#include <iostream>
#include <vector>
#include <queue>
#include <numeric>
#include <algorithm>
#include <tuple> // For raw_edges
using namespace std;
// Define constants for array sizes and infinity
const long long INF = 1e18; // Use long long for distances
const int MAXN = 100005;
const int MAXM = 500005;
const int MAXQ = 100005;
// Maximum possible distance could be N * max_weight = 10^5 * 1000 = 10^8
// Define a safe upper bound for binary search range
const int MAX_DIST_THRESHOLD = 100000001; // Max possible threshold + 1
// Adjacency list to store the graph: pair<neighbor, weight>
vector<pair<int, int>> adj[MAXN];
// Array to store the minimum distance from each city to the nearest NPP
long long dist_npp[MAXN];
// Number of cities, roads, NPPs, and queries
int n, m, k, Q;
// --- Disjoint Set Union (DSU) ---
int parent[MAXN];
void init_dsu() {
iota(parent + 1, parent + n + 1, 1);
}
int find_set(int v) {
if (v == parent[v])
return v;
return parent[v] = find_set(parent[v]);
}
void unite_sets(int a, int b) {
a = find_set(a);
b = find_set(b);
if (a != b) {
parent[b] = a;
}
}
// --- End DSU ---
// Structure to represent edges along with their safety threshold
struct Edge {
int u, v;
int threshold; // min(dist_npp[u], dist_npp[v])
};
// Comparison function for sorting edges by threshold descending
bool compareEdges(const Edge& a, const Edge& b) {
return a.threshold > b.threshold;
}
// Structure to represent queries
struct Query {
int s, t, id;
};
// Arrays to store the binary search range [L, R) and final answer for each query
int L[MAXQ], R[MAXQ];
// Final answer will be stored in L[i] after iterations
// Vector to store queries grouped by their 'mid' value in each iteration
vector<pair<int, int>> mid_query_pairs; // Stores {mid, query_original_index}
int main() {
ios_base::sync_with_stdio(false);
cin.tie(NULL);
// --- Read Graph ---
cin >> n >> m;
vector<tuple<int, int, int>> raw_edges; // Store edges temporarily
for (int i = 0; i < m; ++i) {
int u, v, w;
cin >> u >> v >> w;
adj[u].push_back({v, w});
adj[v].push_back({u, w});
raw_edges.emplace_back(u, v, w);
}
// --- Read NPP locations and run Multi-Source Dijkstra ---
cin >> k;
priority_queue<pair<long long, int>, vector<pair<long long, int>>, greater<pair<long long, int>>> pq;
fill(dist_npp + 1, dist_npp + n + 1, INF);
for (int i = 0; i < k; ++i) {
int npp_city;
cin >> npp_city;
if (dist_npp[npp_city] > 0) { // Add only if not already 0
dist_npp[npp_city] = 0;
pq.push({0, npp_city});
}
}
while (!pq.empty()) {
long long d = pq.top().first;
int u = pq.top().second;
pq.pop();
if (d > dist_npp[u]) continue;
for (auto& edge : adj[u]) {
int v = edge.first;
int weight = edge.second;
if (dist_npp[u] + weight < dist_npp[v]) {
dist_npp[v] = dist_npp[u] + weight;
pq.push({dist_npp[v], v});
}
}
}
// --- Prepare Edges with Thresholds ---
vector<Edge> edges;
edges.reserve(m);
int max_possible_threshold = 0;
for(const auto& edge_tuple : raw_edges) {
int u, v, w;
tie(u, v, w) = edge_tuple;
long long threshold_ll = min(dist_npp[u], dist_npp[v]);
// Handle potential INF if a node is unreachable from any NPP (problem guarantees connectivity)

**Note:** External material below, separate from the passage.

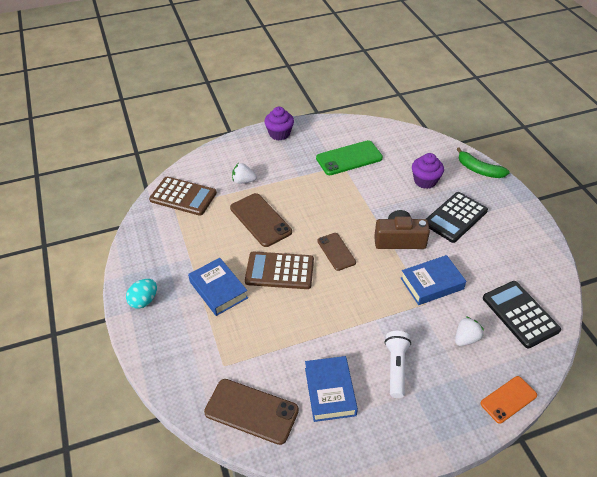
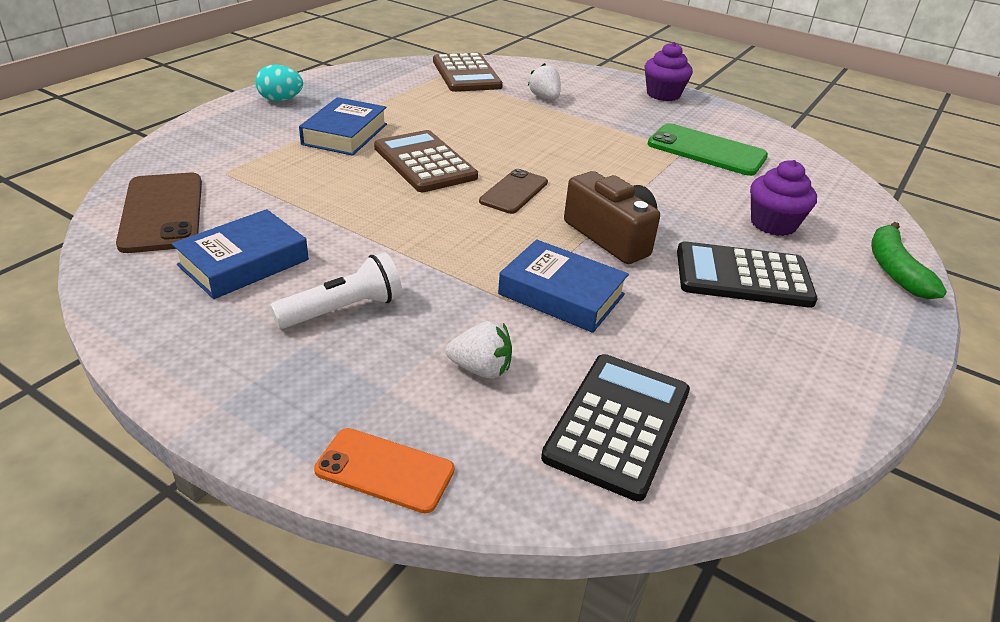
camera: 50 degrees right, 10 degrees down
(260, 220) = (496, 125): brown phone -> none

int threshold_int = (threshold_ll >= MAX_DIST_THRESHOLD) ? (MAX_DIST_THRESHOLD -1) : (int)threshold_ll;
if (threshold_ll == INF) continue; // Should not happen based on problem statement
edges.push_back({u, v, threshold_int});
max_possible_threshold = max(max_possible_threshold, threshold_int);
}
sort(edges.begin(), edges.end(), compareEdges); // Sort descending by threshold
// --- Read Queries and Initialize Binary Search ---
cin >> Q;
vector<Query> queries(Q);
for (int i = 0; i < Q; ++i) {
cin >> queries[i].s >> queries[i].t;
queries[i].id = i;
L[i] = 0;
R[i] = max_possible_threshold + 1; // Upper bound (exclusive)
}
// --- Parallel Binary Search (Corrected Logic) ---
for (int iter = 0; iter < 35; ++iter) { // ~log2(MaxDist) iterations
init_dsu();
mid_query_pairs.clear();
for (int i = 0; i < Q; ++i) {
if (L[i] != R[i]) {
int mid = L[i] + (R[i] - L[i]) / 2;
mid_query_pairs.push_back({mid, i});
}
}
if (mid_query_pairs.empty()) break;
sort(mid_query_pairs.rbegin(), mid_query_pairs.rend()); // Sort descending by mid
int edge_idx = 0;
for (const auto& mid_pair : mid_query_pairs) {
int mid = mid_pair.first;
int query_idx = mid_pair.second; // Original index of the query
Query& q = queries[query_idx]; // Get s, t from original query structure
// Add edges with threshold >= mid
while (edge_idx < edges.size() && edges[edge_idx].threshold >= mid) {
unite_sets(edges[edge_idx].u, edges[edge_idx].v);
edge_idx++;
}
// Check connectivity for this query
if (dist_npp[q.s] >= mid && dist_npp[q.t] >= mid && find_set(q.s) == find_set(q.t)) {
L[query_idx] = mid; // Possible, try [mid, R)
} else {
R[query_idx] = mid; // Not possible, try [L, mid)
}
}
} // End of binary search iterations
// --- Output Results ---
for (int i = 0; i < Q; ++i) {
cout << L[i] << "\n";
}
return 0;
}